* **Extracted data**:
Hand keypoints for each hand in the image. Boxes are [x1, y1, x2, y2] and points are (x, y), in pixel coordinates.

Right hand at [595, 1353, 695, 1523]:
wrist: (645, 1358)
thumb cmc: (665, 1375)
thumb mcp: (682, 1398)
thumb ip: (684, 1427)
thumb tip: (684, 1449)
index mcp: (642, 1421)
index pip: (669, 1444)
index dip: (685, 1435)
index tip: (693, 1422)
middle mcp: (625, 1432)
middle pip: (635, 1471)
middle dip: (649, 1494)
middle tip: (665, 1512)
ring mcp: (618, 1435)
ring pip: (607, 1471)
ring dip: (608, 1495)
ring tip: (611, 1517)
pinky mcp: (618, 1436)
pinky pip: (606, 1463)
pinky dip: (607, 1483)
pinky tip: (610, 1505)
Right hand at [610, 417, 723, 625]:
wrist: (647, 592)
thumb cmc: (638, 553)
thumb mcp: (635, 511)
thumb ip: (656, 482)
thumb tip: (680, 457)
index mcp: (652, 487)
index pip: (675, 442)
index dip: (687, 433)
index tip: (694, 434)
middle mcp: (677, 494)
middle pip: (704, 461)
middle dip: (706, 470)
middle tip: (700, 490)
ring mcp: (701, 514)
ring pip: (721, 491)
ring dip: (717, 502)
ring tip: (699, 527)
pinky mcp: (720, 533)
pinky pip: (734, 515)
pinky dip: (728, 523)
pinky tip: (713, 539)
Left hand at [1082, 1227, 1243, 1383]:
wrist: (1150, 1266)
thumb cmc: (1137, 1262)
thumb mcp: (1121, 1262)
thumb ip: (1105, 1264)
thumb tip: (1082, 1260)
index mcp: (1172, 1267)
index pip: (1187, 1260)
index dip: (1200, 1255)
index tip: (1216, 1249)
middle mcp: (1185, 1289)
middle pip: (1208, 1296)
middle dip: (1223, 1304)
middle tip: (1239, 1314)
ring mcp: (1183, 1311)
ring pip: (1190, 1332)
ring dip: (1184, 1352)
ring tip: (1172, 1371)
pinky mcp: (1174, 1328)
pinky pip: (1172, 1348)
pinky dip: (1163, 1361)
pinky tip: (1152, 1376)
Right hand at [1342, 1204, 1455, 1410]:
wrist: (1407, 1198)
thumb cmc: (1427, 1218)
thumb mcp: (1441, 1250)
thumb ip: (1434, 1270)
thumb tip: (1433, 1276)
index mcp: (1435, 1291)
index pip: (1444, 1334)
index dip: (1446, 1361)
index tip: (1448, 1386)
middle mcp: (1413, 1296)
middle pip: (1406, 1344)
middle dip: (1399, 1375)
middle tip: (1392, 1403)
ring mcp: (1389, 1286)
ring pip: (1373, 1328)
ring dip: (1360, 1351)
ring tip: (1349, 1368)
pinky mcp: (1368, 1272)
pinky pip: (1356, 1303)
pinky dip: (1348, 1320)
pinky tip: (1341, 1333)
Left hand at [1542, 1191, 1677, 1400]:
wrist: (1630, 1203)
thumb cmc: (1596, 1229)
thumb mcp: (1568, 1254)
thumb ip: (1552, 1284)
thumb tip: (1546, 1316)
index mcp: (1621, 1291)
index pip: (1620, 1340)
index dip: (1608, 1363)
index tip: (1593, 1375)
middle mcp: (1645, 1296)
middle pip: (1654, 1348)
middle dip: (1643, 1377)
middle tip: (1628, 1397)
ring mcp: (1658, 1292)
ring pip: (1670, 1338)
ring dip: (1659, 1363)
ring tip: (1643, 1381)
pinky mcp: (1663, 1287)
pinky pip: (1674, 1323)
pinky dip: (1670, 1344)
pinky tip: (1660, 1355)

...

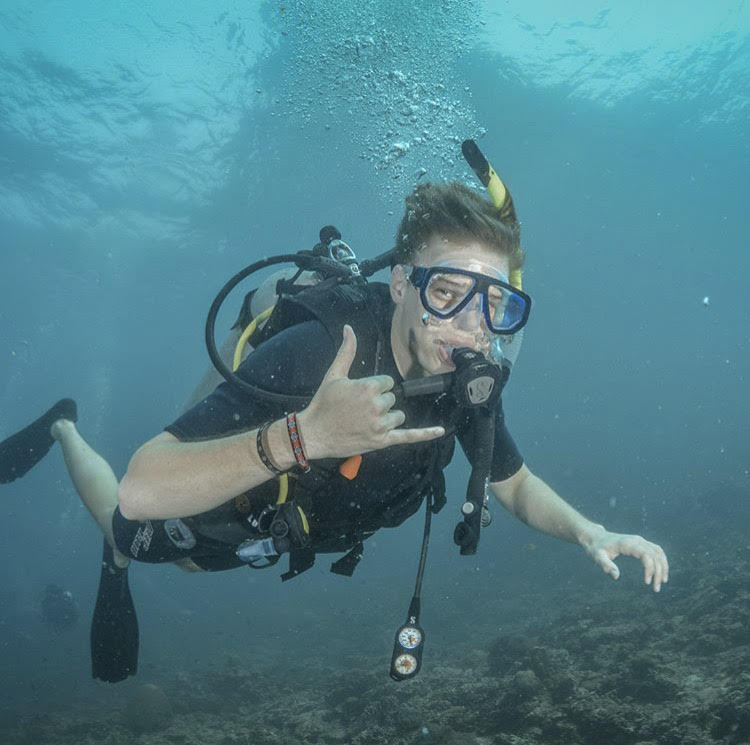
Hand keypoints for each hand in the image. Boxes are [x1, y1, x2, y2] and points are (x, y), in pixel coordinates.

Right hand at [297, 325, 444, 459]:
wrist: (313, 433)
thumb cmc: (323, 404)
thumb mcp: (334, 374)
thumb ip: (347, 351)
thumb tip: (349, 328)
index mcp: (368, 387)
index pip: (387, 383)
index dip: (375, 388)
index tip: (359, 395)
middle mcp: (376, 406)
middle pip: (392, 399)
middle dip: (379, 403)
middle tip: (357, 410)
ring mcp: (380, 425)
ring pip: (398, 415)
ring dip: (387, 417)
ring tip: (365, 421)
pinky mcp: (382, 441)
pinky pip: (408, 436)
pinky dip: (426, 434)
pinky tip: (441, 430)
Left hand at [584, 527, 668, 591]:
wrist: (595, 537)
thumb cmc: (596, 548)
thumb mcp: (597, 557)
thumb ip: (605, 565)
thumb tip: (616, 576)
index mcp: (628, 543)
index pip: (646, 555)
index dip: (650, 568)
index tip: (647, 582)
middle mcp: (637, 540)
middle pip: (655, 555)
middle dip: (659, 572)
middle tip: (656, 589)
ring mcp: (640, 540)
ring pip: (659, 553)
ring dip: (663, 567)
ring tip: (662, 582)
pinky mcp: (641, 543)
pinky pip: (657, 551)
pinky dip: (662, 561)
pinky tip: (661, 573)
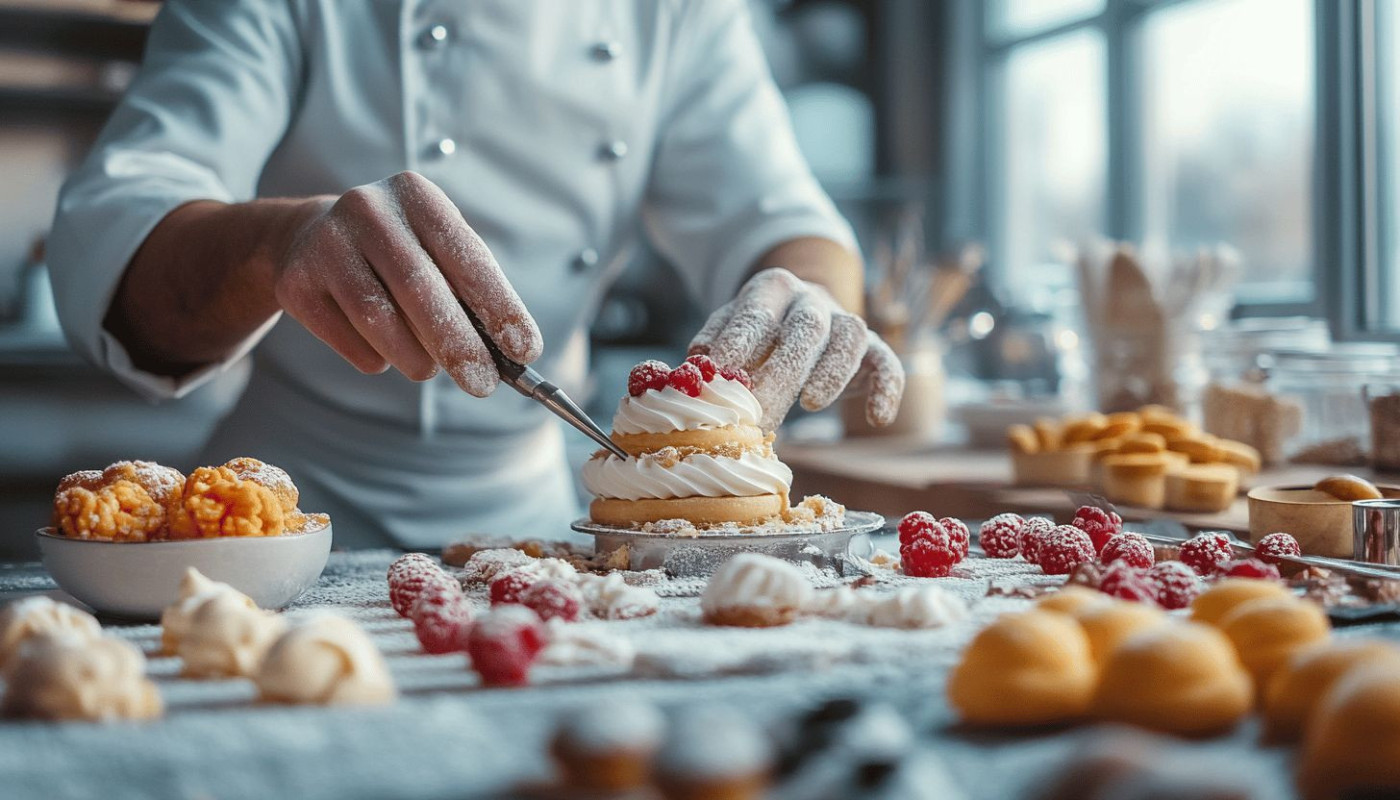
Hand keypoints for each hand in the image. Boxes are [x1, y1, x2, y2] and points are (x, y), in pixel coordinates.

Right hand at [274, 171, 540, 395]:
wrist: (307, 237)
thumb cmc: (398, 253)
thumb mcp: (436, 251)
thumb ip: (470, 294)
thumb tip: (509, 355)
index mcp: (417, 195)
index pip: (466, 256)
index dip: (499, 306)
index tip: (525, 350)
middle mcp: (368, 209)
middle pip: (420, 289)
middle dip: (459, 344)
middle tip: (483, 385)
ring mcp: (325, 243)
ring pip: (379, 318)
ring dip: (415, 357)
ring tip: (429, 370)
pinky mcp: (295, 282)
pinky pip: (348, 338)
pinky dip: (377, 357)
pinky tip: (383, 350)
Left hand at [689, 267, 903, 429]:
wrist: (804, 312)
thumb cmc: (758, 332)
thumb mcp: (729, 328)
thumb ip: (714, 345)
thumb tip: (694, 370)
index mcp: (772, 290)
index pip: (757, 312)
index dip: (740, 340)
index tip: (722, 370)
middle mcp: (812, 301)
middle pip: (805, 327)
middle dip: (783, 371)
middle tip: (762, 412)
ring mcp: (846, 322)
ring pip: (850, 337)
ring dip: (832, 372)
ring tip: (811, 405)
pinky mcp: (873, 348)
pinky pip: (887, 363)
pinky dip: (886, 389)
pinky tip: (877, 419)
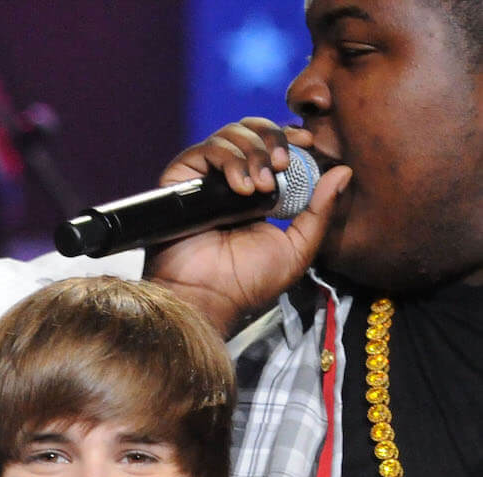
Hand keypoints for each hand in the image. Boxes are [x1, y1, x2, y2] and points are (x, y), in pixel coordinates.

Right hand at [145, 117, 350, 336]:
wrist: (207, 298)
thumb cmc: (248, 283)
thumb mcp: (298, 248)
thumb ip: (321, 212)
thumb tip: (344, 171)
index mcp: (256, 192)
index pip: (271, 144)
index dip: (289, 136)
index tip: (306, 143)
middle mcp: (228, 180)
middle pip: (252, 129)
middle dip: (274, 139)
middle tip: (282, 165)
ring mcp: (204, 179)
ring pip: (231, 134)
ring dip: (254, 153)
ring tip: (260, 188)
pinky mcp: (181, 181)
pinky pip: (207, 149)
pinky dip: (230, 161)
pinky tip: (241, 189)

--

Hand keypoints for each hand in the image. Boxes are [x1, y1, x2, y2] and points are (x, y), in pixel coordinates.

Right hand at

* **What the exercise asks**: Within the listing above, print exactly the stretch beginning at the line that contains "thumb ip: (347, 351)" and finishing at the line that contains "thumb mcp: (729, 328)", ends kept, pictures left out, and nothing more.

* **Task solution**:
thumb ip: (347, 351)
thumb tip: (349, 328)
index mcp: (368, 387)
index pip: (387, 383)
index dip: (375, 388)
index tip: (359, 395)
middle mcp: (376, 406)
middle pip: (392, 399)
middle dip: (379, 403)
middle tip: (357, 410)
ring mcp: (380, 425)
ring pip: (398, 415)
ring dip: (387, 417)
ring tip: (365, 421)
pinky mcp: (382, 441)
pinky pip: (408, 436)
pinky dip: (426, 434)
pinky tip: (441, 430)
Left hand at [584, 527, 668, 591]:
wrist: (595, 537)
thumb cmc: (596, 548)
thumb mcp: (597, 557)
thumb ip: (605, 565)
thumb tip: (616, 576)
index mcp: (628, 543)
index pip: (646, 555)
index dip: (650, 568)
index tip: (647, 582)
middle mcp: (637, 540)
middle pip: (655, 555)
middle dip: (659, 572)
middle tip: (656, 589)
ring mcp: (640, 540)
ring pip: (659, 553)
ring dip: (663, 567)
ring tip: (662, 582)
pinky mcp: (641, 543)
pinky pip: (657, 551)
pinky dip: (662, 561)
pinky tip: (661, 573)
Hand keypoints for each hand in the image. Boxes are [x1, y1, x2, y2] and points are (x, y), in pixel coordinates.

Right hand at [274, 171, 540, 395]:
wrist: (307, 237)
thumb cmc: (398, 253)
thumb mcp: (436, 251)
thumb ip: (470, 294)
thumb tip: (509, 355)
index mcp: (417, 195)
index pip: (466, 256)
index dip: (499, 306)
index tip: (525, 350)
middle mcp: (368, 209)
middle pip: (420, 289)
middle dip: (459, 344)
middle tip: (483, 385)
ring mcp: (325, 243)
ring pip: (379, 318)
ring dip: (415, 357)
ring tip: (429, 370)
pinky mcp: (295, 282)
pinky pip: (348, 338)
pinky dip: (377, 357)
pinky tip: (383, 350)
Left hand at [689, 267, 903, 429]:
wrist: (804, 312)
thumb cmc: (758, 332)
thumb mcp: (729, 328)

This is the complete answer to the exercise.